NOBLE FINALE 1991/2013

Israel Prize laureate Yehudit Arnon, founder and choreographer of the Kibbbutz Contemporary Dance Company, died recently at age 87. 

            Sent to Auschwitz in 1944, the SS wanted the 17 year-old Czech-born inmate to dance at their Christmas party. When she refused, she was forced as punishment to stand barefoot in the snow; Arnon swore that if she survived, she would dedicate herself to dance. 

            One of the most unforgettable stories I ever published was in a 1991 column of quirky news* which told how Arnon, a member of kibbutz Gaaton, received a small unexpected package from abroad. After vacillating whether to call the bomb squad, Arnon gingerly unwrap the suspicious parcel.  Inside was a box containing a nylon bag with the ashes of renowned American choreographer Gene Hill Sagan. The sender was a Philadelphia crematorium.

            After the initial shock, Yehudit Arnon realized the remains were a last request from her long-time friend who had died of AIDS two months earlier. She packed the ashes in a simple kiln-fired jar and placed it in the heart of a sculpturegarden at the entrance to the Gaaton Kibbutz Dance Troupe's studio and went back to dancing.

 * ‘Gleanings,’ a forerunner of today’s columns, carried by the news monthly Israel Scene between 1986-1994.

 

 KEEP THE FAITH!

Even Israel’s laid-back society has some limits: The Prime Minister’s Office has issued a dress code stipulating that from now on, no employee, no matter how lowly, is to show up at work in sweats, shorts, undershirt-style shirt or tank top with their bellybutton exposed.  Even flip-flops (!) are ‘out’… 

            Faceless civil servants hidden-away in tiny airless and at times un-air conditioned cubicles ‘somewhere in the building’ were up in arms, saying the new directives were out of whack with Israel’s climate. One unidentified but flabbergasted veteran retorted: “We finished high school a long time ago* and it’s not clear why they are trying to ‘educate’ us.  Ish b’emunato y’chiyeh! (Each should live according to his faith)

 * where school uniforms are common.

  

GETTING OUT THE VOTE

Usually it’s the candidates that sling mud at one another in elections, but in one recent municipal race, the mud-slinger was the father of the candidate Arieh Yitzchaki (69), who sent a letter to all constituents in Kfar Yonah (p. 17,000), just outside Natanya, saying his daughter, attorney Metal Yitzchaki-Toledano who was running for mayor, was “unreliable.”*

            It wasn’t the first time her father made news; during the August 2005 Disengagement from Gaza, Dr.
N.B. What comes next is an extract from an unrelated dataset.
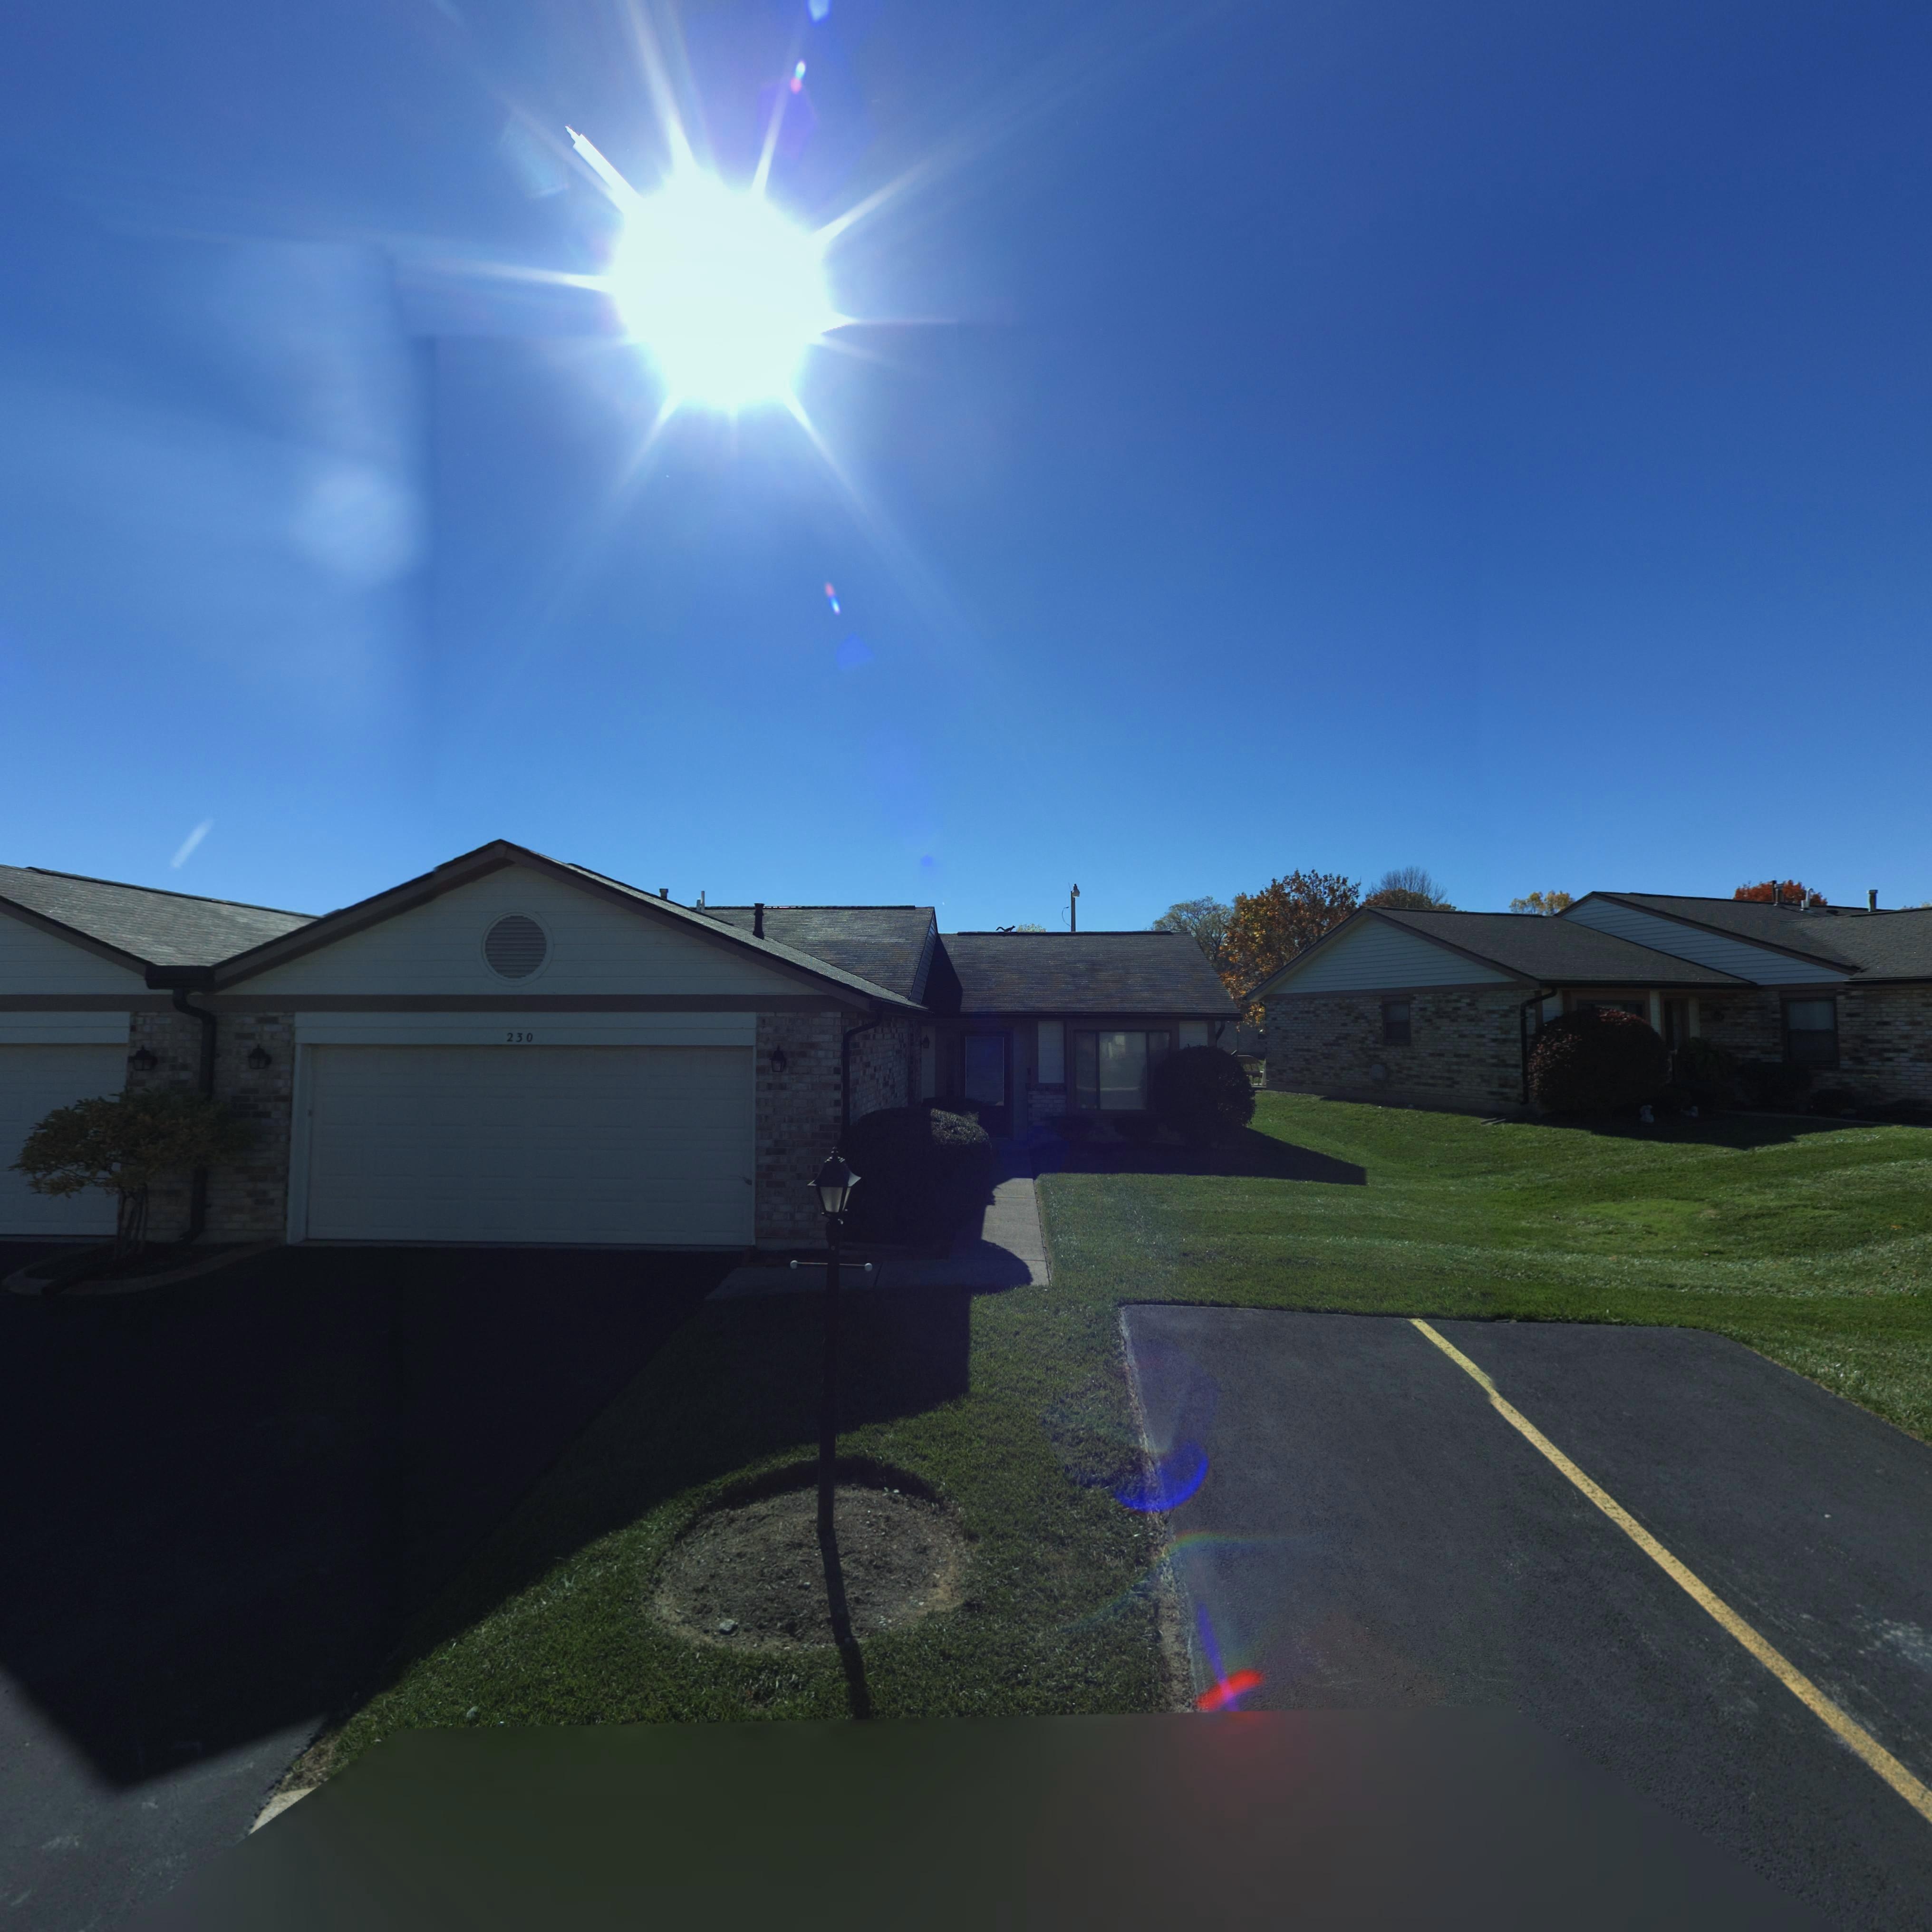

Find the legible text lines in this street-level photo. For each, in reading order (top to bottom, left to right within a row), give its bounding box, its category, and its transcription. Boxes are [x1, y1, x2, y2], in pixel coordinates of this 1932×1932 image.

[505, 1032, 534, 1043] StreetNumber: 230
Yitzchaki, an historian, barricaded himself in his home in Kfar Yam in Gush Katif armed with an M-16 rifle, daring anyone to try and uproot him from his house (but then agreed to be evacuated without a fight, once he had captured the headlines). 

 * Was anybody listening? Apparently – yes. One of five candidates on the ballot, Yitzchaki-Toledano came in third.